Sur le site du Monde, 1er mars 2010

Monsieur le Président de la République,

Permettez à des serviteurs de l'Etat, qui ont terminé leur mission publique, mais qui ont gardé leur ambition pour la France, de vous exprimer leurs préoccupations et leurs suggestions dans un domaine capital de la vie internationale: le conflit israélo- palestinien. Il leur semble que, dans la conjoncture actuelle, une initiative s'impose.

Bien que ce conflit ne soit plus à ce jour dans une phase violente, il demeure au cœur de l'avenir du Proche-Orient et affecte l'ensemble du monde arabo-musulman. Or, l'impasse politique de ce conflit est totale.
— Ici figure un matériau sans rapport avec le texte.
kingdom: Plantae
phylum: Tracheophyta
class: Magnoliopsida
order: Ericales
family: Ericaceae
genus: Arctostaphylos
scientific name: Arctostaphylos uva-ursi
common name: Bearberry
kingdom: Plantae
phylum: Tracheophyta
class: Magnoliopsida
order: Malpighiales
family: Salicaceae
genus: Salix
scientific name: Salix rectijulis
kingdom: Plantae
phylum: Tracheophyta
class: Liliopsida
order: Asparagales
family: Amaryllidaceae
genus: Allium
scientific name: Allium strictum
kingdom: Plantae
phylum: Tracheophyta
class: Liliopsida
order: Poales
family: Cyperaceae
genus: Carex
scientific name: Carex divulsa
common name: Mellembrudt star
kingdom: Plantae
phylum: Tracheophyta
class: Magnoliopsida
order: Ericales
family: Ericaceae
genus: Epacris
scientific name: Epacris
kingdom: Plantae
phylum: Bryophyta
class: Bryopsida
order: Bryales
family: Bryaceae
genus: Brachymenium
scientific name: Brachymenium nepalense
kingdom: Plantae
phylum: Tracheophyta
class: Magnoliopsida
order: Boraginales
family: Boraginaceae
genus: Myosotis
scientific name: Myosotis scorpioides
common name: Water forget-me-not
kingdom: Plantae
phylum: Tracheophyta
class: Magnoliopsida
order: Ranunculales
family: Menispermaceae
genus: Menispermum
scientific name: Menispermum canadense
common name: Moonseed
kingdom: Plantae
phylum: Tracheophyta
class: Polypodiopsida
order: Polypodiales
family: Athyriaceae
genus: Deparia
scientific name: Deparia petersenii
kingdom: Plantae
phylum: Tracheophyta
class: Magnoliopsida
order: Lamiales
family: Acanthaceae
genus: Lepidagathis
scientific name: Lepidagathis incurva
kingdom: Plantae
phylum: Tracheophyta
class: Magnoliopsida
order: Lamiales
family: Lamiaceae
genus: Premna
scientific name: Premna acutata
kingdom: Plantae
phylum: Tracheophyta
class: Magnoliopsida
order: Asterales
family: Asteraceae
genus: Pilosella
Jamais le gouvernement israélien, pressé par ses colons, n'a été aussi intransigeant, jamais la représentation palestinienne divisée n'a été aussi faible. Cependant, les chances de la paix sont réelles : modération du côté palestinien [!] (le Hamas se fortifie jusqu'à présent de l'échec de toute négociation bilatérale) et offre arabe de reconnaissance pleine et entière d'Israël si l'Etat palestinien est créé selon une équité historique avec Israël et dans le cadre du droit international : frontières de la ligne verte de 1967 (sauf échange de territoires mutuellement agréé), partage de Jérusalem avec garantie d'accès aux lieux saints, solution au problème des réfugiés palestiniens.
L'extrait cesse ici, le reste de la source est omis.